▶ Task goal: Copy each line below in which the string "latest" occurs.

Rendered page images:
= Beginning of Section =

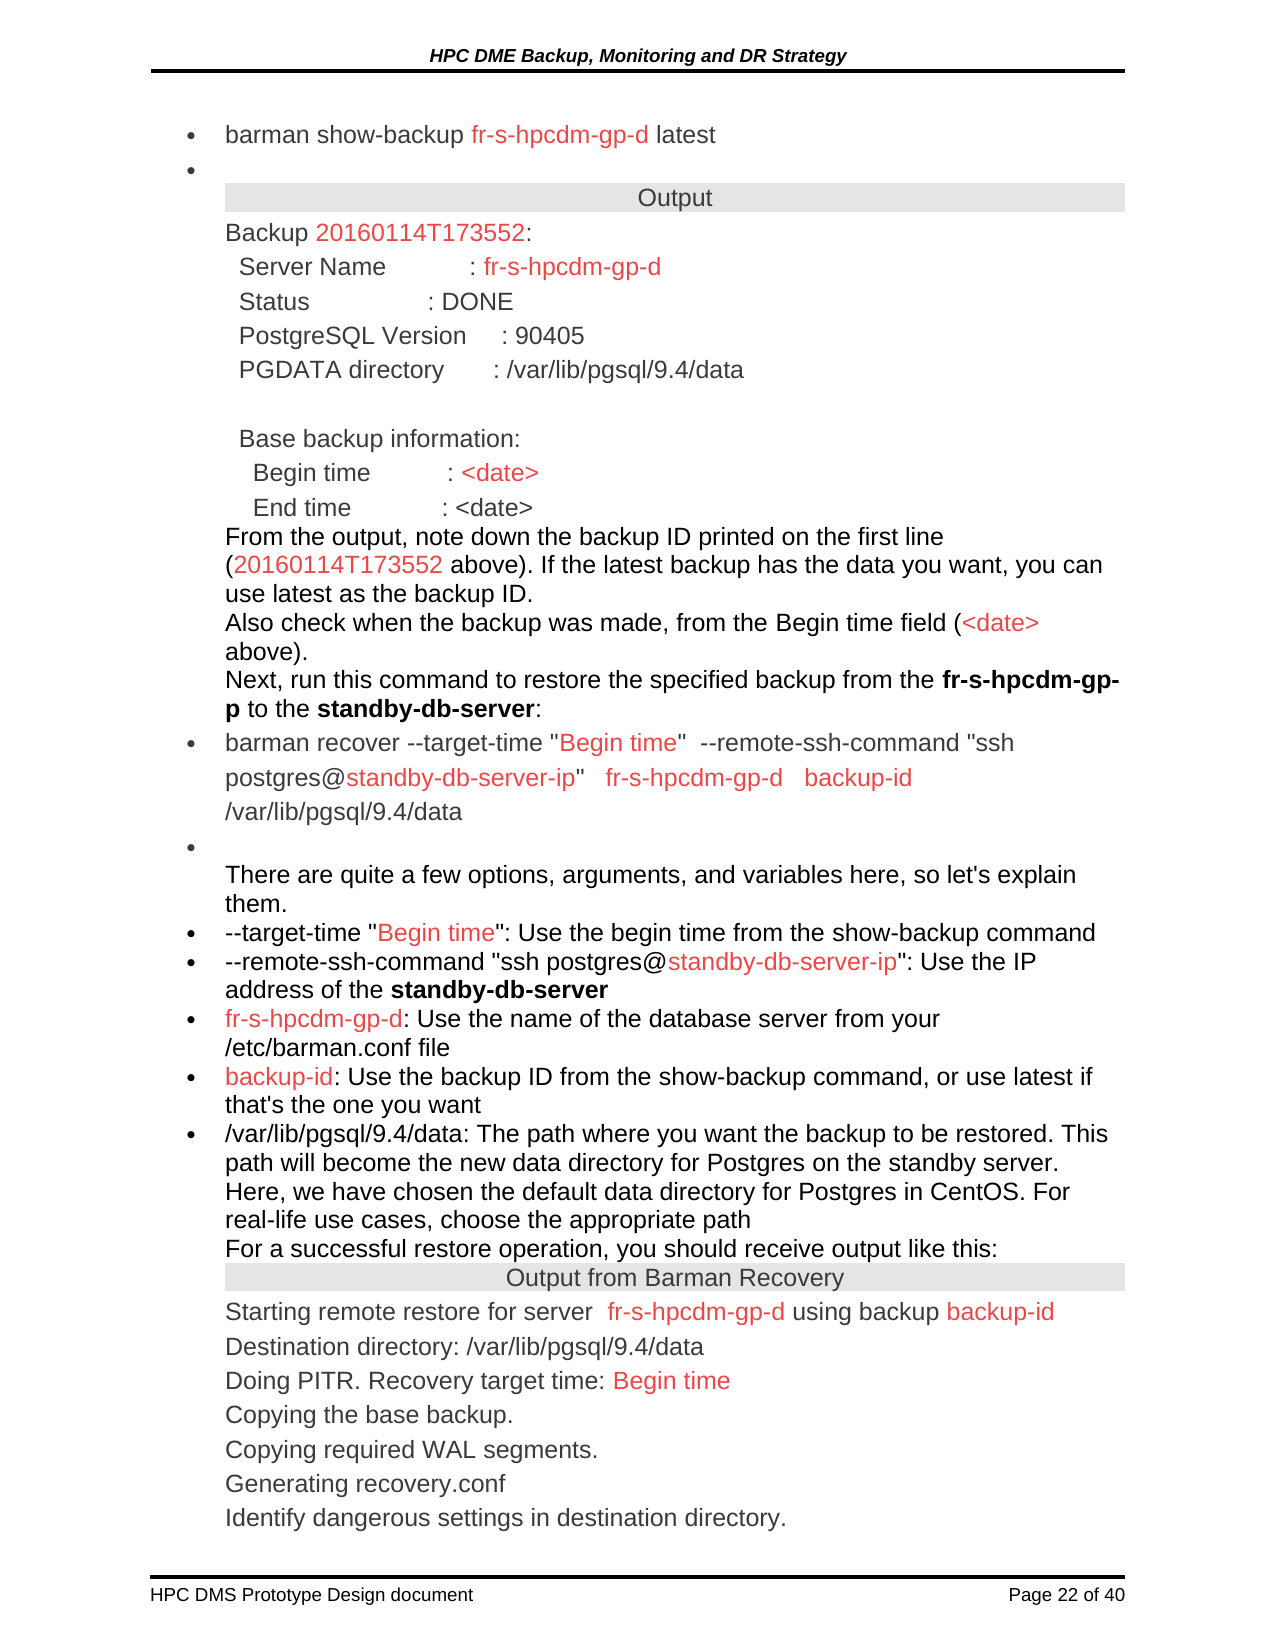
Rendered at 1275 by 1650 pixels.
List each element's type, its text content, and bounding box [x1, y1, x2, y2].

text Base backup information: [225, 418, 1125, 453]
text Status : DONE [225, 281, 1125, 315]
list barman recover --target-time "Begin time" --remote-ssh-command "ssh postgres@standby-db-server-ip" fr-s-hpcdm-gp-d backup-id /var/lib/pgsql/9.4/data [187, 723, 1125, 826]
list /var/lib/pgsql/9.4/data: The path where you want the backup to be restored. This path will become the new data directory for Postgres on the standby server. Here, we have chosen the default data directory for Postgres in CentOS. For real-life use cases, choose the appropriate path [187, 1119, 1125, 1234]
list --remote-ssh-command "ssh postgres@standby-db-server-ip": Use the IP address of the standby-db-server [187, 946, 1125, 1004]
text Also check when the backup was made, from the Begin time field (<date> above). [225, 608, 1125, 665]
text Generating recovery.conf [225, 1463, 1125, 1498]
list backup-id: Use the backup ID from the show-backup command, or use latest if that's the one you want [187, 1061, 1125, 1119]
list --target-time "Begin time": Use the begin time from the show-backup command [187, 918, 1125, 946]
list fr-s-hpcdm-gp-d: Use the name of the database server from your /etc/barman.conf file [187, 1004, 1125, 1061]
text Starting remote restore for server fr-s-hpcdm-gp-d using backup backup-id [225, 1291, 1125, 1326]
text Server Name : fr-s-hpcdm-gp-d [225, 246, 1125, 281]
text Copying the base backup. [225, 1394, 1125, 1429]
text From the output, note down the backup ID printed on the first line (20160114T173552 above). If the latest backup has the data you want, you can use latest as the backup ID. [225, 521, 1125, 608]
text Output from Barman Recovery [225, 1263, 1125, 1291]
text For a successful restore operation, you should receive output like this: [225, 1234, 1125, 1263]
text There are quite a few options, arguments, and variables here, so let's explain them. [225, 860, 1125, 918]
text Backup 20160114T173552: [225, 212, 1125, 246]
text End time : <date> [225, 487, 1125, 521]
text Copying required WAL segments. [225, 1429, 1125, 1463]
text Doing PITR. Recovery target time: Begin time [225, 1360, 1125, 1394]
text Next, run this command to restore the specified backup from the fr-s-hpcdm-gp-p to the standby-db-server: [225, 665, 1125, 723]
text PGDATA directory : /var/lib/pgsql/9.4/data [225, 349, 1125, 384]
text Begin time : <date> [225, 453, 1125, 487]
text Destination directory: /var/lib/pgsql/9.4/data [225, 1326, 1125, 1360]
text Identify dangerous settings in destination directory. [225, 1498, 1125, 1532]
text PostgreSQL Version : 90405 [225, 315, 1125, 349]
text Output [225, 183, 1125, 212]
list barman show-backup fr-s-hpcdm-gp-d latest [187, 114, 1125, 149]
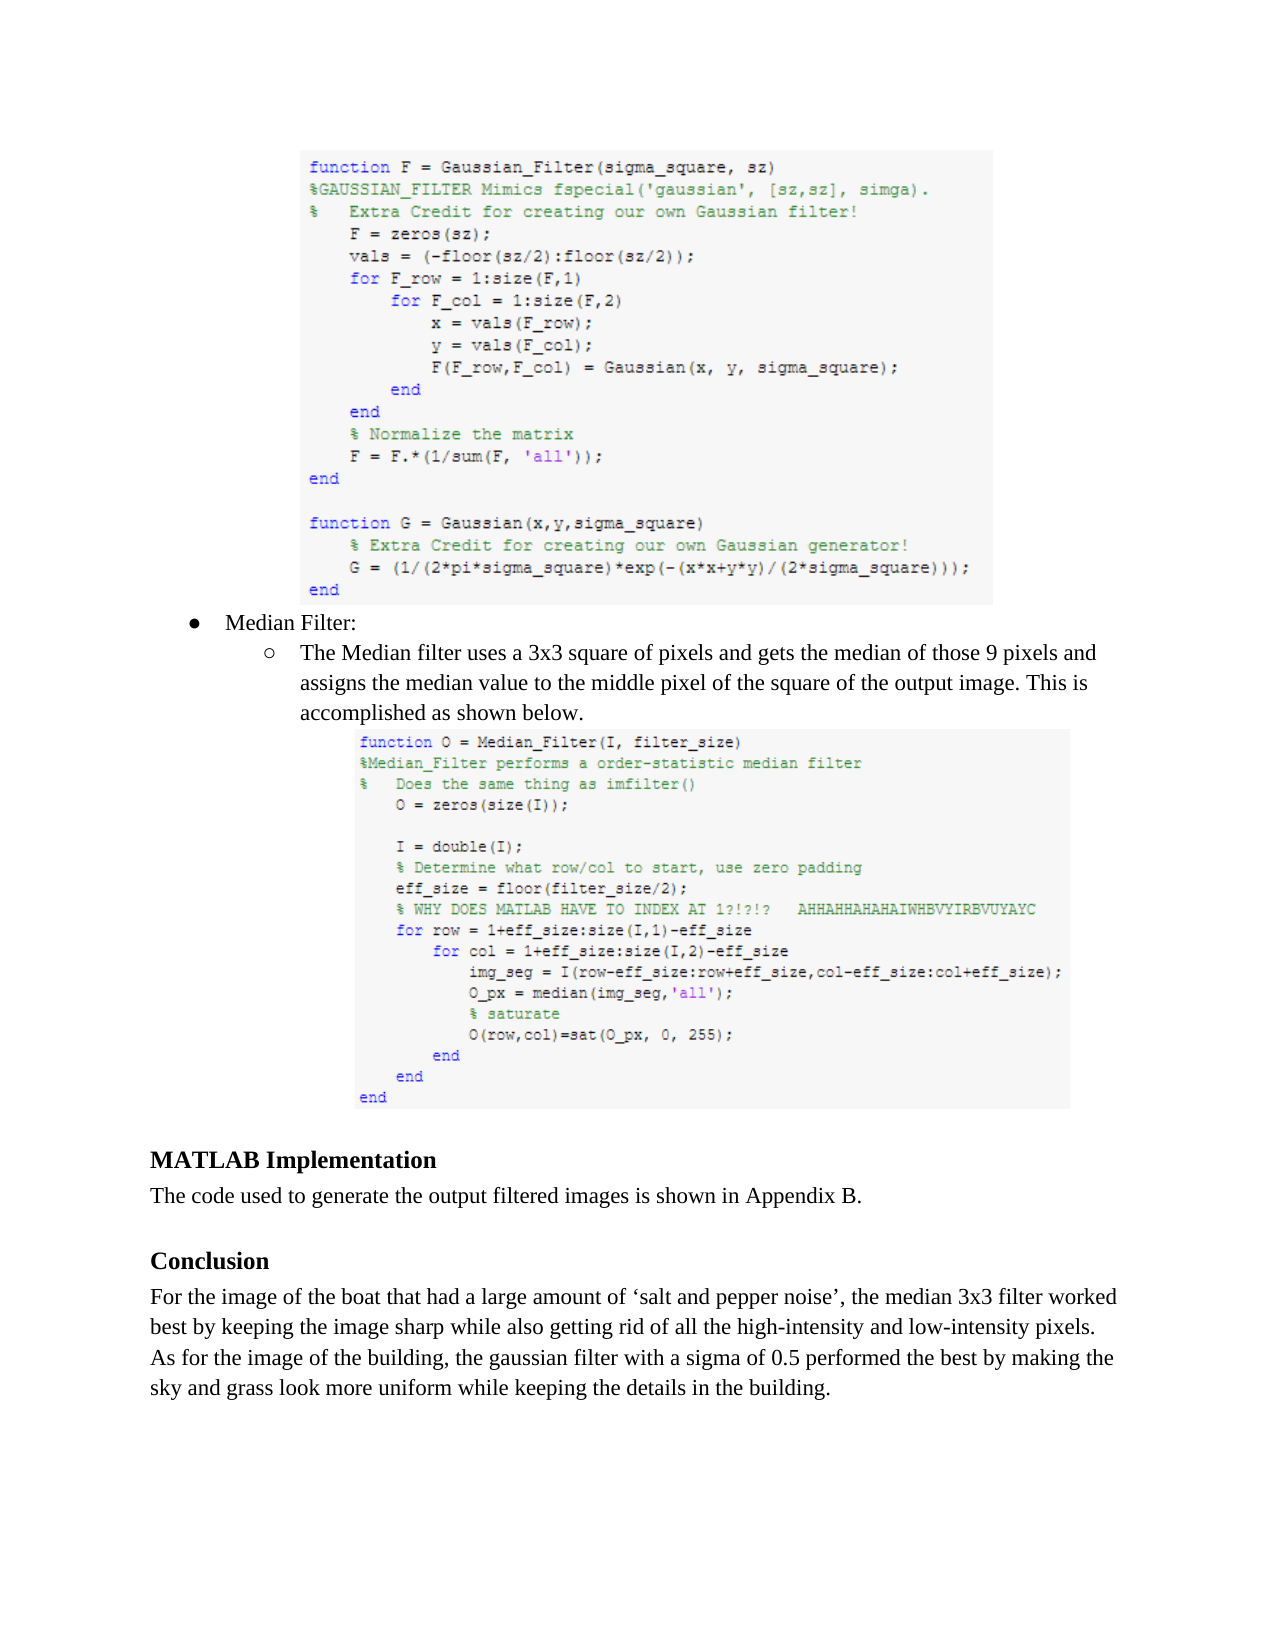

= End of Section =

▶ The answer:
list backup-id: Use the backup ID from the show-backup command, or use latest if that's the one you want [187, 1061, 1125, 1119]
text From the output, note down the backup ID printed on the first line (20160114T173552 above). If the latest backup has the data you want, you can use latest as the backup ID. [225, 521, 1125, 608]
list barman show-backup fr-s-hpcdm-gp-d latest [187, 114, 1125, 149]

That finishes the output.